Critique : Broken

Simon Riaux | 18 mai 2012
Simon Riaux | 18 mai 2012
Une impasse au cœur d'une banlieue pavillonnaire britannique. Trois maisons, trois familles, chacune avec leurs vicissitudes et démons. L'équilibre précaire du bon voisinage sera rompu le jour où pour échapper à une raclée, une adolescente peu farouche prétexte avoir été violée par un voisin. S'en suivra une peignée à l'anglaise, sèche et brutal, premier rouage d'un engrenage destructeur. De ce point de départ somme toute très convenu, on se demandait ce que ferait Rufus Norris, dont le premier film ouvre cette année la Semaine de la Critique. S'il s'agit d'une première réalisation, Norris n'est pas pour autant un débutant, et s'est notamment illustré comme metteur en scène de théâtre et d'opéra, un parcours qui explique sans doute quelques unes des immenses qualités de Broken.

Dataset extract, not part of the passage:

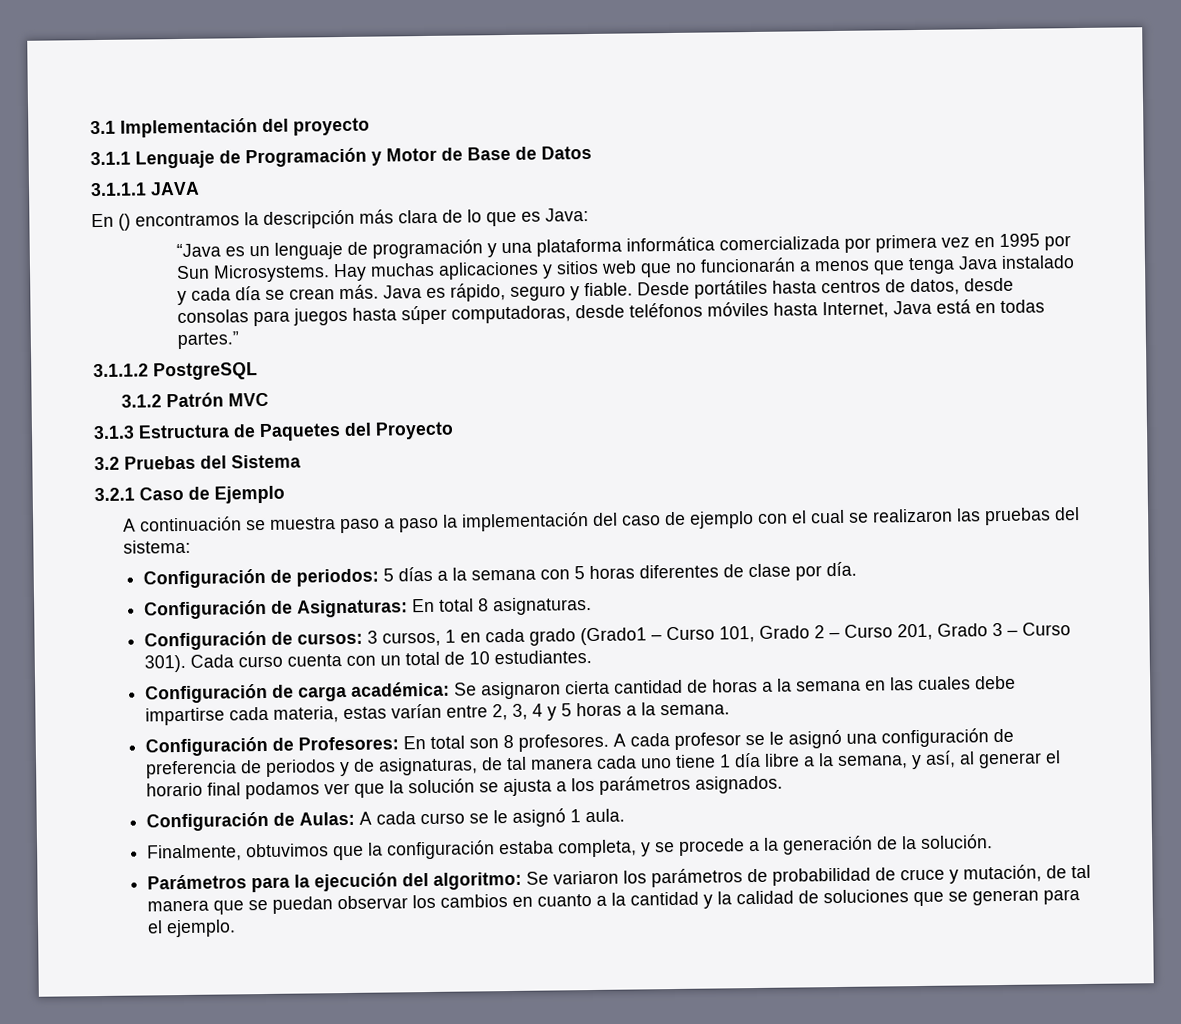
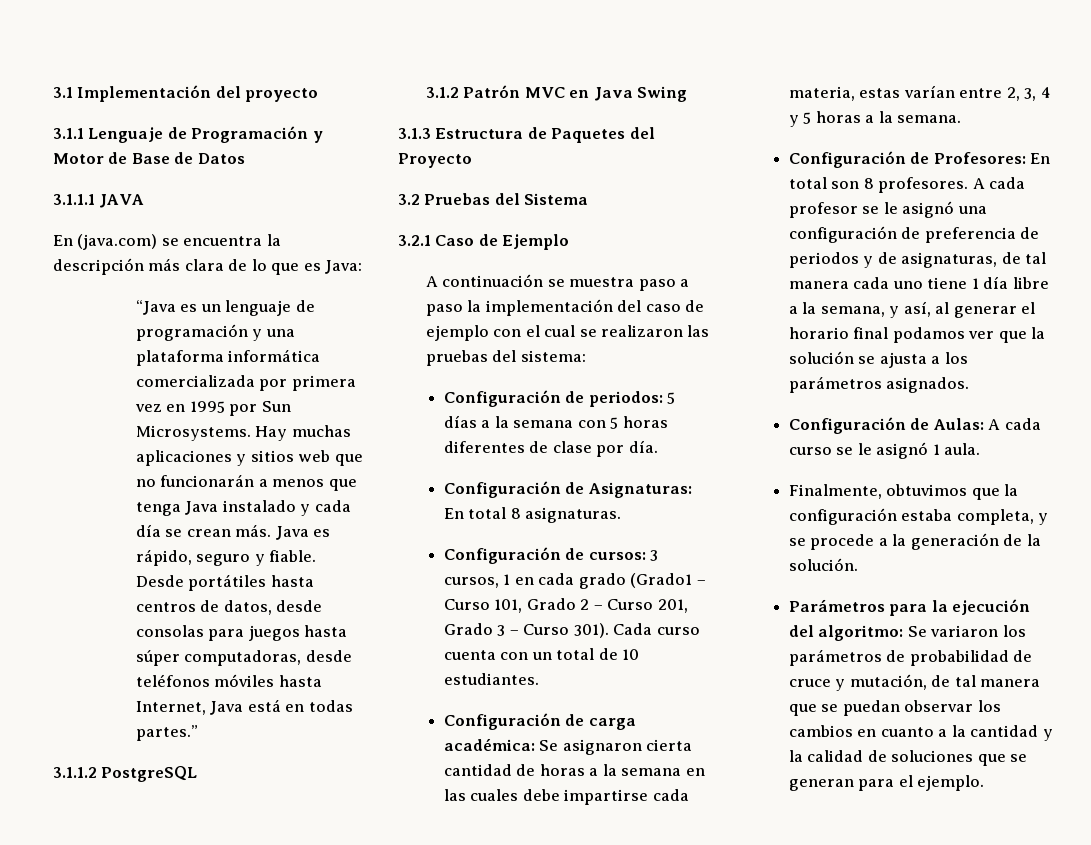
[118,213,240,231] () encontramos -> [77,234,263,250] (java.com) se encuentra
(270, 399) none -> [569,86,687,102] en Java Swing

L'artiste s'impose comme un très fin dramaturge, qui joue de ses nombreux personnages avec une grande finesse, usant tantôt de mécaniques extrêmement subtiles pour ordonner leurs actions, tantôt d'un sens de l'arbitraire qui s'accommode parfaitement de la brutalité des faubourgs populaires. Rumeur, concupiscence, jalousie, manipulation, extorsion s'entremêlent pour former une toile d'araignée, où la famille de Tim Roth aura le plus grand mal à ne pas venir s'engluer. Norris n'en reste pas là et dynamite des pans entier du genre qu'il arpente, ne s'intéressant quasiment pas à l'aspect social de son récit, du moins pas au sens où l'entendent la plupart de ses confrères. Les notions de reproduction sociale, de déterminisme, de lutte des classes ou de paupérisation en sont jamais véritablement traitées, et ne servent en rien le récit, qui leur préfère les mécanismes du théâtre et de l'opéra classique. Il sera donc ici question d'expiation, de damnation, de rédemption, de châtiment voire de sacrifice, conditions sine qua non que devront respecter les personnages espérant sortir indemnes du cercle vicieux qui se dessine sous nos yeux. Une inspiration qui puise sa source dans le théâtre sacré et la tragédie chrétienne, non pas qu'elle impose ou exige au spectateur une foi spécifique, mais en cela qu'elle en reprend les grandes figures symboliques.

L'agencement du récit, et donc les actes des personnages, s'en retrouvent largement bouleversés, si bien que le spectateur a le sentiment d'évoluer sur un terrain connu, qu'une lumière nouvelle lui permet de revisiter. Une réussite qu'il convient de mettre également au crédit des acteurs, Tim Roth et Cillian Murphy bien sûr, mais tout particulièrement la jeune Eloise Laurence, dont la palette de jeu impressionne de séquence en séquence. Elle s'avère accompagnée d'une troupe de comédiens débutants tous à la hauteur d'un script exigeant, à l'aise dans l'émotion comme les éruptions de sève adolescente. Leur investissement sauve d'ailleurs régulièrement le film de ses penchants pour l'illustration clipesque, certes maîtrisée mais tout à fait dispensable. Car le jeune réalisateur est plus d'une fois tenté de maniérer son propos, craignant sans doute de livrer une œuvre aux arêtes trop brutes, et y distille quelques transitions aussi habiles qu'artificielles.

On lui pardonne aisément ces quelques scories devant l'intelligence et la puissance de l'ensemble, qui rappelle avec force que l'on peut conter la plus réaliste et sordide des histoires, sans perdre en chemin le sens de la tragédie, et conférer aux plus crapoteuses des mesquinerie l'éclat ténébreux du véritable vice. Une horlogerie qui s'emballera jusque dans ses ultimes minutes vers plus de noirceur, chemin de croix indispensable pour accéder enfin à la récompense des justes : l'espoir nimbé dans la photographie cristalline de Rob Hardy, il est l'antidote du film au poison qu'il distille lui-même, qui sauvera les personnages comme le spectateur dans un sursaut de grâce inattendu.